La banda, fiel a su esencia, se toma las cosas con calma. Entre canciones como “Starlady” y “The Ghoul” —esta última, con su riff hipnótico que parece detener el tiempo—, hay pausas que permiten a Liebling interactuar con el público. Con pasos lentos, casi frágiles, se acerca a su botella de agua para hidratarse, un gesto humano que contrasta con la intensidad de su performance. El aire empieza a impregnarse de un olor inconfundible: “hierba de poder”, como dirían los iniciados. Y cómo no, si Pentagram es una de esas bandas que te arrancan de la realidad y te sumergen en otra dimensión, una donde el rock de los 70 respira vivo. Liebling lo remarca con su atuendo: camisa blanca con un adorno al centro, pantalones negros acampanados y zapatos oscuros, un eco de la era en que Pentagram nació, allá por 1971, cuando él y Geof O’Keefe soñaron con un sonido que rivalizara con Black Sabbath.

La conexión de Liebling con el público es natural, casi magnética. Se sabe querido, un sobreviviente adorado por generaciones de metaleros que ven en él no solo a un pionero del doom, sino a un reflejo de la resistencia humana. Aprovecha cada oportunidad para hacer algo diferente: señala a la audiencia, hace gestos juguetones, fija la mirada en alguien entre la multitud, interactúa con su guitarrista o incluso se lanza a un baile sexy que arranca risas y vítores. Es un genio, sí, pero uno atormentado, cuya vida ha sido una montaña rusa de excesos y redenciones. En 2017, fue sentenciado a 18 meses de cárcel por abuso a un adulto vulnerable —su propia madre—, un capítulo más en una saga de autodestrucción que, milagrosamente, no logró apagarlo.

Casi a la mitad del concierto, el escenario cobra vida con el primer adorno: figuras psicodélicas proyectadas sobre la manta negra del fondo. Luego, luces verdes bañan a los músicos, transformando el Circo Volador en un pantano sonoro, perfecto para temas como “I Spoke to Death” y “When the Screams Come”. Las partes instrumentales se alargan, dejando espacio para que los músicos demuestren su virtuosismo. Liebling, mientras tanto, acompaña con sus movimientos, un torbellino de carisma que no necesita palabras para hipnotizar. Es en “Sign of the Wolf (Pentagram)” donde el ambiente se torna más denso, y justo ahí, adopta esa pose inmortalizada en TikTok: los ojos abiertos de par en par, el cuerpo inmóvil, como si canalizara algo más allá de este mundo. El público estalla; el meme cobra vida frente a nosotros.
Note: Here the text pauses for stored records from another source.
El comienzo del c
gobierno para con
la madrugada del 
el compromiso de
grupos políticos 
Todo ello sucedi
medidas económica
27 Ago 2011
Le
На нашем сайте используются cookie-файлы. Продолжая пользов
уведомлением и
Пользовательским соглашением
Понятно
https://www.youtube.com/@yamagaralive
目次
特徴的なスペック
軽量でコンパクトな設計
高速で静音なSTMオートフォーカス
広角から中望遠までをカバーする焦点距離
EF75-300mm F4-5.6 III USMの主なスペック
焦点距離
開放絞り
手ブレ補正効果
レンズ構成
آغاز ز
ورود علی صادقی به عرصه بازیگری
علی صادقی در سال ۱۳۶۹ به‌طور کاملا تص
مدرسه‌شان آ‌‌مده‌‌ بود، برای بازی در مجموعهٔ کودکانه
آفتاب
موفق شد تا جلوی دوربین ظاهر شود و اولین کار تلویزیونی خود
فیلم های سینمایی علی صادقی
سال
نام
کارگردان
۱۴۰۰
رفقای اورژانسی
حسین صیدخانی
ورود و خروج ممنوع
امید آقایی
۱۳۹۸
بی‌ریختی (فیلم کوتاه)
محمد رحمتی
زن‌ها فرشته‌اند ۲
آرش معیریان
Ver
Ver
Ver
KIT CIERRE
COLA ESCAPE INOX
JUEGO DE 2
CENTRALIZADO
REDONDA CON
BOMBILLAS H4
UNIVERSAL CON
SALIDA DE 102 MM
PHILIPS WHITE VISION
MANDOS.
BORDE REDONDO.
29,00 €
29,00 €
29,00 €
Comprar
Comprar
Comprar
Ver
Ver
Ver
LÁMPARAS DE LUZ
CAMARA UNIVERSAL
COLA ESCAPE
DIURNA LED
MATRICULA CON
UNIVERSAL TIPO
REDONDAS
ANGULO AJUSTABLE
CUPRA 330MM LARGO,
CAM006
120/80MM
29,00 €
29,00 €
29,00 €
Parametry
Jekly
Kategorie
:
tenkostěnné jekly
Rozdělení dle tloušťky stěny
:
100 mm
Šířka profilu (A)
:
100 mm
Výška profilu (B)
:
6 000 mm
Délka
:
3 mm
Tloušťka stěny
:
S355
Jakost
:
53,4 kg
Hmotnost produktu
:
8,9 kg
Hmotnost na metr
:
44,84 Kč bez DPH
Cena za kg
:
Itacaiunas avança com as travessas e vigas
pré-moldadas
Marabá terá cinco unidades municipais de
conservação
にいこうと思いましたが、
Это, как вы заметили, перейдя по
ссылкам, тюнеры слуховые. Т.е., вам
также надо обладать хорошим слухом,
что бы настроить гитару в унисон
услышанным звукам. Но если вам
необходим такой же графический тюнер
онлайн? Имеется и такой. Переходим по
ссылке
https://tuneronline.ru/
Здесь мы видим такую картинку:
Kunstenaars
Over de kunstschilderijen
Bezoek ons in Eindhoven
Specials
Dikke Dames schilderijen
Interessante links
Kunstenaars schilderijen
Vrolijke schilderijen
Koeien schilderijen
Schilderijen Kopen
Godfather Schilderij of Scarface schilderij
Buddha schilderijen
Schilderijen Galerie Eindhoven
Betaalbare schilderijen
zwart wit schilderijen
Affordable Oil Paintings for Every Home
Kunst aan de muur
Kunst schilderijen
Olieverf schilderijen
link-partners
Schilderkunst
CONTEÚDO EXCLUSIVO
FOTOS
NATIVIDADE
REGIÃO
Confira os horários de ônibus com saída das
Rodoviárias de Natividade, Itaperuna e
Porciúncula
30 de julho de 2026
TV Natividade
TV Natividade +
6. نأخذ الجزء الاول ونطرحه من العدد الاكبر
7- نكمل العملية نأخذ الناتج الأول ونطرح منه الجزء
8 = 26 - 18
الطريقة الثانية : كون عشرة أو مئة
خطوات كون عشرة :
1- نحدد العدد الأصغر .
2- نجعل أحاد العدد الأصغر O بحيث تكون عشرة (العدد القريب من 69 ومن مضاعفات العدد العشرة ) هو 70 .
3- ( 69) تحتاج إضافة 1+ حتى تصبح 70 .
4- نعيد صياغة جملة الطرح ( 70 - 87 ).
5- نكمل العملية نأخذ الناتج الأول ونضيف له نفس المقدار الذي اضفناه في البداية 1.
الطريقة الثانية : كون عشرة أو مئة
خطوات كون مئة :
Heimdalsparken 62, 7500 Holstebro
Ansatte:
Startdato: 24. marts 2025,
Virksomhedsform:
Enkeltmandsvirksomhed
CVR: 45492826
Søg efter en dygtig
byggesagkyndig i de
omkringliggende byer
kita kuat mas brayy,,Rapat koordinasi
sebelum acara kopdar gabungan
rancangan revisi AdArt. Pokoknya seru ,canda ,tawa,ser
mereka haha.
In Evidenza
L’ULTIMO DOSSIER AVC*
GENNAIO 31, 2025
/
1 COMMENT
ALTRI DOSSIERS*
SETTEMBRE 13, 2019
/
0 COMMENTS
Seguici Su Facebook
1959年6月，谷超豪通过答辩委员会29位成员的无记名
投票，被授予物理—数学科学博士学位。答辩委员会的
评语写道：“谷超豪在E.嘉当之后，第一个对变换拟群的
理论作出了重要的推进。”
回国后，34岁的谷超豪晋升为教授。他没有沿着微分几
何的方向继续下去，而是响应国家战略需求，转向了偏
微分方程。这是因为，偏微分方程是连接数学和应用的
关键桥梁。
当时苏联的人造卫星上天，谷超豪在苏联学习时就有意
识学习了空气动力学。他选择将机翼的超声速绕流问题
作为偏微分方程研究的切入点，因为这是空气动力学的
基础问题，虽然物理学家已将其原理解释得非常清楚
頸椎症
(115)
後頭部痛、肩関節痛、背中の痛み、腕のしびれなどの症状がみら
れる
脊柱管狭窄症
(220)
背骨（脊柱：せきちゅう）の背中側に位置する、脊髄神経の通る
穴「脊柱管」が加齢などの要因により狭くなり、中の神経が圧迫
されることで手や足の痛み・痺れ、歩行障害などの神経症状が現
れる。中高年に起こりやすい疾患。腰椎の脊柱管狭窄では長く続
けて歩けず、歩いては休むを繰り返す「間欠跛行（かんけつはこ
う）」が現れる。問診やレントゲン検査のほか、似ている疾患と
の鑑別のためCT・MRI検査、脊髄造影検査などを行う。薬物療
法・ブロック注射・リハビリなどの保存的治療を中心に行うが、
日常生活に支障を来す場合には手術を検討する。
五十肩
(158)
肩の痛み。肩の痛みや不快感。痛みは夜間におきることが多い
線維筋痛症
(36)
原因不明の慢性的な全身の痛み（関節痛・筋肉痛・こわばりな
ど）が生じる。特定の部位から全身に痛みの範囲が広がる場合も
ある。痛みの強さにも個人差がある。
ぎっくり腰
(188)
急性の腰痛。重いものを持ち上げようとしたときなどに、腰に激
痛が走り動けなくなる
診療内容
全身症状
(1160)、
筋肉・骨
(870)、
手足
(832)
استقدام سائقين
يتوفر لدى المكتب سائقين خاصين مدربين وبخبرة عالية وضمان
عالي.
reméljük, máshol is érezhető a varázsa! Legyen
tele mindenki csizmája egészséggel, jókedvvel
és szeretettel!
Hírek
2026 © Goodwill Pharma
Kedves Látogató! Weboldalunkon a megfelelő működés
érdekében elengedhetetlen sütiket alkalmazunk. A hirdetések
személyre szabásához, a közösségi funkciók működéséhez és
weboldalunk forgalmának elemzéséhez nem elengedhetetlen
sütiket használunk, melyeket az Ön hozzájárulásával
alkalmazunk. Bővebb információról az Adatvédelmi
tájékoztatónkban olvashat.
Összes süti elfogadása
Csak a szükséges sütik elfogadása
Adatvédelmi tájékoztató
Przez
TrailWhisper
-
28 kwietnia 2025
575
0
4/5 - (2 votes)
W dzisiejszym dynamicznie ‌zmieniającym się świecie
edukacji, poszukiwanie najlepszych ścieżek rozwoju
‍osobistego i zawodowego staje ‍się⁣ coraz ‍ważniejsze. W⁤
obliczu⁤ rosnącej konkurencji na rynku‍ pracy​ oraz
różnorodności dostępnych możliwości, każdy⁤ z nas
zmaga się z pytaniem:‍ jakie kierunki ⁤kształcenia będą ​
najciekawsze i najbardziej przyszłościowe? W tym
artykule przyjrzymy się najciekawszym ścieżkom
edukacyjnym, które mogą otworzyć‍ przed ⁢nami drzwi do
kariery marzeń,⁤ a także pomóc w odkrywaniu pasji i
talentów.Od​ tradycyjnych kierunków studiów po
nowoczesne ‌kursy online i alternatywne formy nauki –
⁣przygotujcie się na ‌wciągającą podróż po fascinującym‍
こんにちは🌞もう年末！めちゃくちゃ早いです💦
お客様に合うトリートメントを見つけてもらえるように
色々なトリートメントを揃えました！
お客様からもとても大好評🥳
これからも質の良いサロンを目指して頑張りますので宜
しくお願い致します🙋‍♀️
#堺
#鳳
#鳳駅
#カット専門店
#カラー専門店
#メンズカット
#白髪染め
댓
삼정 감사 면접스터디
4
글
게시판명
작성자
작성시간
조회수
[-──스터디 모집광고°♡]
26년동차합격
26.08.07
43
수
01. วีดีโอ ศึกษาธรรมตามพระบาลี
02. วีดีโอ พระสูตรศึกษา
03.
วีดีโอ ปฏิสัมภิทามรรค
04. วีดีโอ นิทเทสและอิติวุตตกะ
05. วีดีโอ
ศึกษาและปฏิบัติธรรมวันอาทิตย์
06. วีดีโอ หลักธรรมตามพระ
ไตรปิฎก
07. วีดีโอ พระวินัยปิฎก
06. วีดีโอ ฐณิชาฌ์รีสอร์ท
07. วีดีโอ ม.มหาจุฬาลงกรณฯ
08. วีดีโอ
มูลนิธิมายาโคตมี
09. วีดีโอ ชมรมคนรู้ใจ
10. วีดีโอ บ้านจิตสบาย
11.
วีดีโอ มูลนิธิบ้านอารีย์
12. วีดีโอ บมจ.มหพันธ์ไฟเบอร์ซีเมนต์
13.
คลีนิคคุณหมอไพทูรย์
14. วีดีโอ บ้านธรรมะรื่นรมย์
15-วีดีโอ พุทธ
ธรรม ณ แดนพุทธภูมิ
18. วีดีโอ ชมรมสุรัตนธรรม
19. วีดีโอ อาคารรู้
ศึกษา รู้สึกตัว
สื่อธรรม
El clímax llega con “Solve the Puzzle” y “Review Your Choices”, temas que destilan la esencia cruda de Pentagram. Después de “Thundercrest” y “Walk the Sociopath”, el set principal cierra en menos de una hora, un golpe breve pero devastador. Sin embargo, el clamor del público no se hace esperar, y a los pocos minutos, la banda regresa para un encore que es una sobredosis de su legado. “Forever My Queen”, un clásico de sus días under de los 70, retumba con fuerza, seguido de “20 Buck Spin”, un final que deja al Circo Volador vibrando. Antes de despedirse, Liebling presenta a sus compañeros uno por uno.

Pentagram no es solo una banda; es un testimonio vivo del doom metal, un género que ellos ayudaron a forjar junto a titanes como Saint Vitus y Trouble. Bobby Liebling, con su voz rasgada y su alma marcada, es el hilo conductor de una historia que se niega a terminar. En el Circo Volador, esa noche del 16 de marzo, no solo vimos un concierto: presenciamos un ritual, una catarsis colectiva liderada por un hombre que ha desafiado a la muerte y al olvido. Es una leyenda, sí, pero una leyenda rota, y en cada riff, en cada gesto, se siente el peso de su viaje. México lo abrazó como lo que es: un ícono inmortal del metal, un alma en pena que sigue cantando desde las profundidades.